[WikiEN-l] Radical redefinition of OR
Ray Saintonge
saintonge at telus.net
Sun Mar 25 07:07:29 UTC 2007
Delirium wrote:
>Conrad Dunkerson wrote:
>
>
>>Indeed, that text still appears in our 'No original research' policy.
>>However, efforts to stamp out use of 'primary sources' to spread
>>information that no other national (or international) 'news' / 'reporting'
>>entity has deemed worthy of commenting on have led to a wide-spread view
>>that 'primary sources' in general are bad. They aren't. Once something has
>>been verified as notable we should often take primary sources OVER
>>secondary ones.
>>
>>
>I strongly disagree with that, and think this comes out of an
>unfortunately widespread view that non-scientific research isn't
>"really" research. Gathering, interpreting, cross-referencing, and
>checking the validity of the primary sources on an individual like, say,
>Thomas Jefferson, in order to write a biography about him, is original
>historical research, and best left to reputable historians. At
>Wikipedia, we should prefer secondary sources on his life---published
>biographies of Thomas Jefferson written by reputable historians. If you
>discover some new primary sources relating to his life that have not
>been mentioned in the existing secondary sources, that constitutes
>original historical research, and you should publish it in a history
>journal or book, or at the very least convince someone to write a
>newspaper article about it, before it should go into Wikipedia.
>
>The same actually goes for too-close-to-primary secondary sources. We
>should not write our article on World War II by referring to
>contemporary newspaper reports, which were often wrong and require
>expertise to properly use, but instead should write it by referring to
>existing, published histories of World War II written by reputable
>historians.
>
I don't have the same faith in "reputable historians". Being reputable
is often nothing more than a mastery of the party line. Historians
certainly differ on whether dropping the bomb on Hiroshima was a
necessity or a war crime. Of course all agree that it was in fact
dropped. For me NPOV is a far more important principle than NOR.
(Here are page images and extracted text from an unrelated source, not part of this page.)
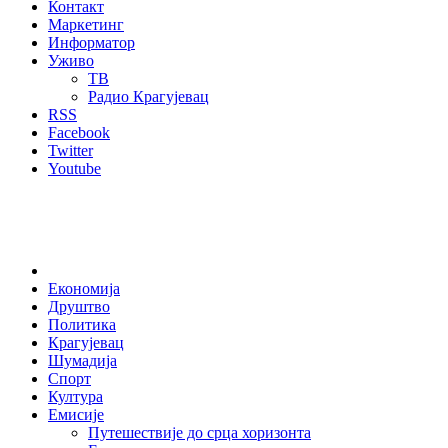
Контакт
Маркетинг
Информатор
Уживо
ТВ
Радио Крагујевац
RSS
Facebook
Twitter
Youtube
Home
Економија
Друштво
Политика
Крагујевац
Шумадија
Спорт
Култура
Емисије
Путешествије до срца хоризонта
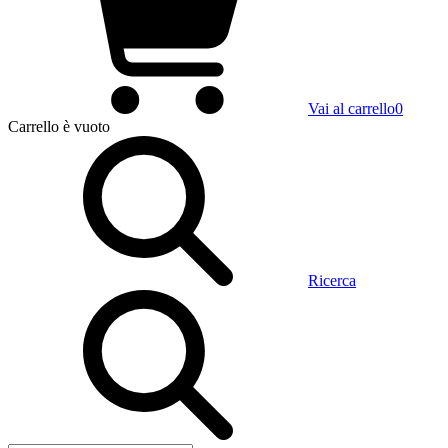
Vai al carrello
0
Carrello
è vuoto
Ricerca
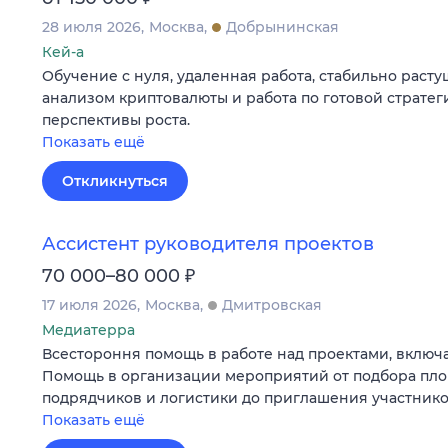
28 июля 2026
Москва
Добрынинская
Кей-а
Обучение с нуля, удаленная работа, стабильно растущ
анализом криптовалюты и работа по готовой стратег
перспективы роста.
Показать ещё
Откликнуться
Ассистент руководителя проектов
₽
70 000–80 000
17 июля 2026
Москва
Дмитровская
Медиатерра
Всестороння помощь в работе над проектами, включ
Помощь в организации мероприятий от подбора пл
подрядчиков и логистики до приглашения участнико
Показать ещё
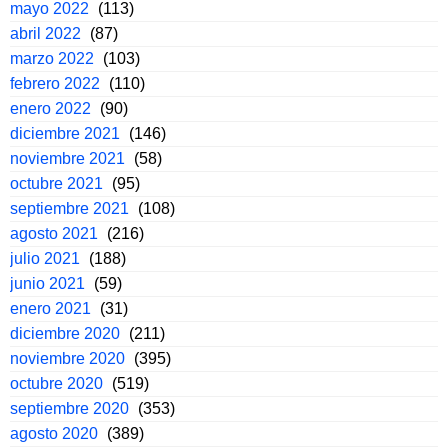
mayo 2022
(113)
abril 2022
(87)
marzo 2022
(103)
febrero 2022
(110)
enero 2022
(90)
diciembre 2021
(146)
noviembre 2021
(58)
octubre 2021
(95)
septiembre 2021
(108)
agosto 2021
(216)
julio 2021
(188)
junio 2021
(59)
enero 2021
(31)
diciembre 2020
(211)
noviembre 2020
(395)
octubre 2020
(519)
septiembre 2020
(353)
agosto 2020
(389)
Omitting something just because it has never been considered by
"reputable" historians strikes me as unconscionable, and intellectually
dishonest. If a new primary source contradicts the "reputable"
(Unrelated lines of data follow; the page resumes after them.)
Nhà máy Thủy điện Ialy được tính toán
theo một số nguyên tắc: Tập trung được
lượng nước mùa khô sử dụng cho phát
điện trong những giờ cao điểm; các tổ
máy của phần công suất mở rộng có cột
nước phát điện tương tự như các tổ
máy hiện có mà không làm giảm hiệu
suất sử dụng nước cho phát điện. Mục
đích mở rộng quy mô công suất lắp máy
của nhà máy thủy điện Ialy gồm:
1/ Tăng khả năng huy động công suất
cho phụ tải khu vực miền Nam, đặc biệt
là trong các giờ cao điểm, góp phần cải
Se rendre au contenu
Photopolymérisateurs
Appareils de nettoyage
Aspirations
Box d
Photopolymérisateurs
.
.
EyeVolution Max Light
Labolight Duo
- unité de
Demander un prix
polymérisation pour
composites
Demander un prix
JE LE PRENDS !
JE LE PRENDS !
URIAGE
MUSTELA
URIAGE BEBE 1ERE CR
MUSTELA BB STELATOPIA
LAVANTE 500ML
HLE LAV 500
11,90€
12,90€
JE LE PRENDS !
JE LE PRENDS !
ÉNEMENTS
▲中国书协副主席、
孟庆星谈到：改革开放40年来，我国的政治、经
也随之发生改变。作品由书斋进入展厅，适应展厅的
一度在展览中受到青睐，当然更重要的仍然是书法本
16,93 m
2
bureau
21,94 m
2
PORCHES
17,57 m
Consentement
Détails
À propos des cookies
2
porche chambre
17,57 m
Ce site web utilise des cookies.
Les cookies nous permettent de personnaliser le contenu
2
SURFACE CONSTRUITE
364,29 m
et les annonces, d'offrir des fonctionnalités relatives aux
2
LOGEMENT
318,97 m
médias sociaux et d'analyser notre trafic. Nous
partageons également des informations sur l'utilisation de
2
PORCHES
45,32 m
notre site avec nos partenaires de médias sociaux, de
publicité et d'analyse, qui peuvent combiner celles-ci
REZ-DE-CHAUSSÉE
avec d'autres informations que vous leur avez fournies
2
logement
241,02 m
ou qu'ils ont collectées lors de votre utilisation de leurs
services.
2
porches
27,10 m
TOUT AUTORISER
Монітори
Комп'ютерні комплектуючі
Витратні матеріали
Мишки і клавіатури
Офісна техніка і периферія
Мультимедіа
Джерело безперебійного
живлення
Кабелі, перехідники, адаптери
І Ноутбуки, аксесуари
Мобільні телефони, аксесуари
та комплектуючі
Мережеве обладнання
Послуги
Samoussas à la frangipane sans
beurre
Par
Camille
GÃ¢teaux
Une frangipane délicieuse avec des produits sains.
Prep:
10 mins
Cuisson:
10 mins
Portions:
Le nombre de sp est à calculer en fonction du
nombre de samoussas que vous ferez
historians it should be mentioned in the interests of NPOV; otherwise
NOR is nothing more than an excuse for suppressing distasteful
information.. In the case of Jefferson, are we to avoid quoting the
Federalist Papers just because they are a primary source?
We want readers to think for themselves. We want them to consider
alternative views. We don't want them to just cut and paste into their
school essays. We want them to question the political correctness of
"reputable" historians. We want them to be aware of how distortions can
so easily arise en route from the primary to the secondary source.